**Saved data entries**
◆ ◆ ◆ ◆ ◆ ◆ ◆

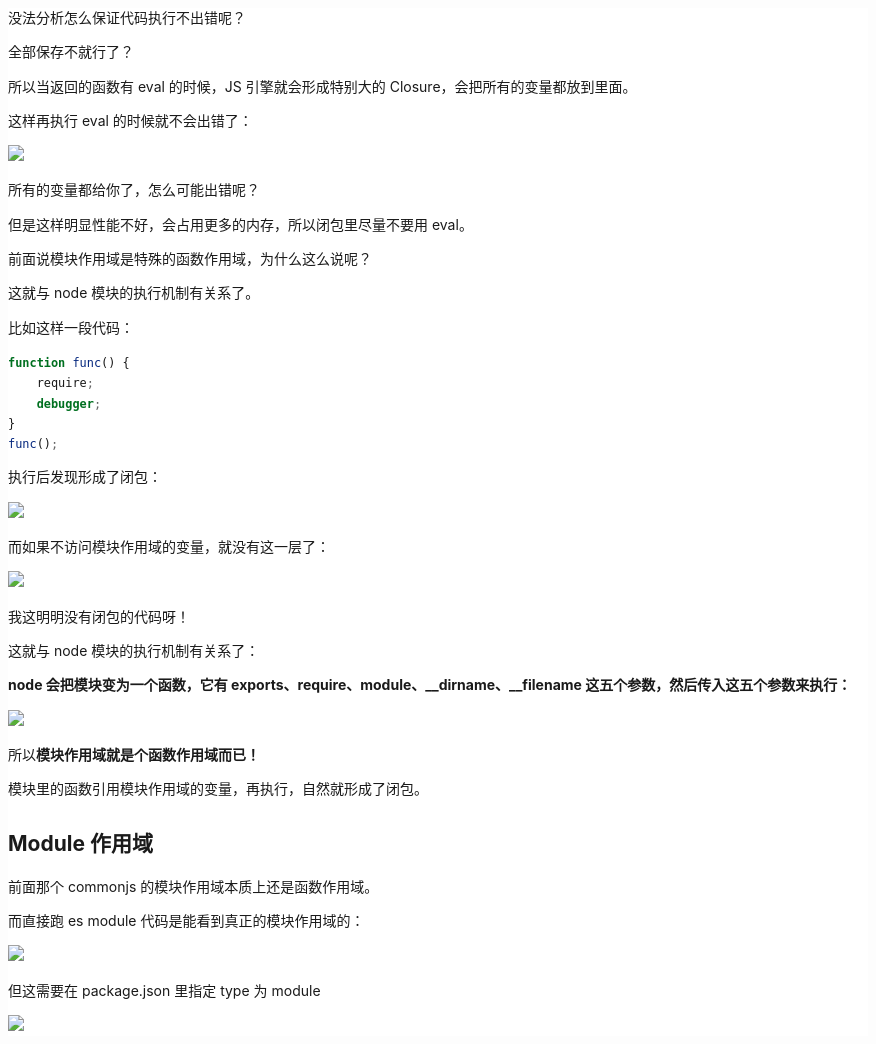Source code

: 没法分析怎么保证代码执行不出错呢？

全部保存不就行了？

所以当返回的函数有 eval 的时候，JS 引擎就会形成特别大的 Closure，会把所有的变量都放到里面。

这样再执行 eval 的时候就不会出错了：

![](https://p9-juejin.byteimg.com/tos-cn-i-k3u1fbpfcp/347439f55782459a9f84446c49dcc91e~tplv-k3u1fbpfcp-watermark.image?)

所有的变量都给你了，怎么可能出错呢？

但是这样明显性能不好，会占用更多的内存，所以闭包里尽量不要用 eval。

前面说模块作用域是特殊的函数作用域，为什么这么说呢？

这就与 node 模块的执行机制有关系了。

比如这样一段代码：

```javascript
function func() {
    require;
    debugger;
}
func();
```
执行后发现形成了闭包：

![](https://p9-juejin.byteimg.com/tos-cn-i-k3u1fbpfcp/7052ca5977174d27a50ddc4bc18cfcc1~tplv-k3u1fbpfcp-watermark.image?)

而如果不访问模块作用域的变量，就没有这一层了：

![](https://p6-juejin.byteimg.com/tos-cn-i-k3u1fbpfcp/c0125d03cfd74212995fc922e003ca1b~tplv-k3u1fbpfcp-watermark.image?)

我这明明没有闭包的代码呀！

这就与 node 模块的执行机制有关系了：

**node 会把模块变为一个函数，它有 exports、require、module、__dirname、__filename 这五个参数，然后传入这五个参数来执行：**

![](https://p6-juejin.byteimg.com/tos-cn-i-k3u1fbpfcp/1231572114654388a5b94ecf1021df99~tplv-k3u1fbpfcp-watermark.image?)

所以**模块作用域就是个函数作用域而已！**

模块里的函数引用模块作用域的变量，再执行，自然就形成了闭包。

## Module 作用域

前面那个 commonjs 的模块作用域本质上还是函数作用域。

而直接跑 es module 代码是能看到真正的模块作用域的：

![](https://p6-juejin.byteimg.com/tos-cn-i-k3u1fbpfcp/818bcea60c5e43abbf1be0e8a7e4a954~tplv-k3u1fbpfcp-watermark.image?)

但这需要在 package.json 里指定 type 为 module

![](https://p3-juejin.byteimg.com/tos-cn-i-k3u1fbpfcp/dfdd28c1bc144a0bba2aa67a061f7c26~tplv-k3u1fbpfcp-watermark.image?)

◆ ◆ ◆ ◆ ◆ ◆ ◆

Of all the entries above, output exactly the lines between the one holding "所以当返回的函数有 eval 的时候，JS" and the one holding "执行后发现形成了闭包：", inclusive.

所以当返回的函数有 eval 的时候，JS 引擎就会形成特别大的 Closure，会把所有的变量都放到里面。

这样再执行 eval 的时候就不会出错了：

![](https://p9-juejin.byteimg.com/tos-cn-i-k3u1fbpfcp/347439f55782459a9f84446c49dcc91e~tplv-k3u1fbpfcp-watermark.image?)

所有的变量都给你了，怎么可能出错呢？

但是这样明显性能不好，会占用更多的内存，所以闭包里尽量不要用 eval。

前面说模块作用域是特殊的函数作用域，为什么这么说呢？

这就与 node 模块的执行机制有关系了。

比如这样一段代码：

```javascript
function func() {
    require;
    debugger;
}
func();
```
执行后发现形成了闭包：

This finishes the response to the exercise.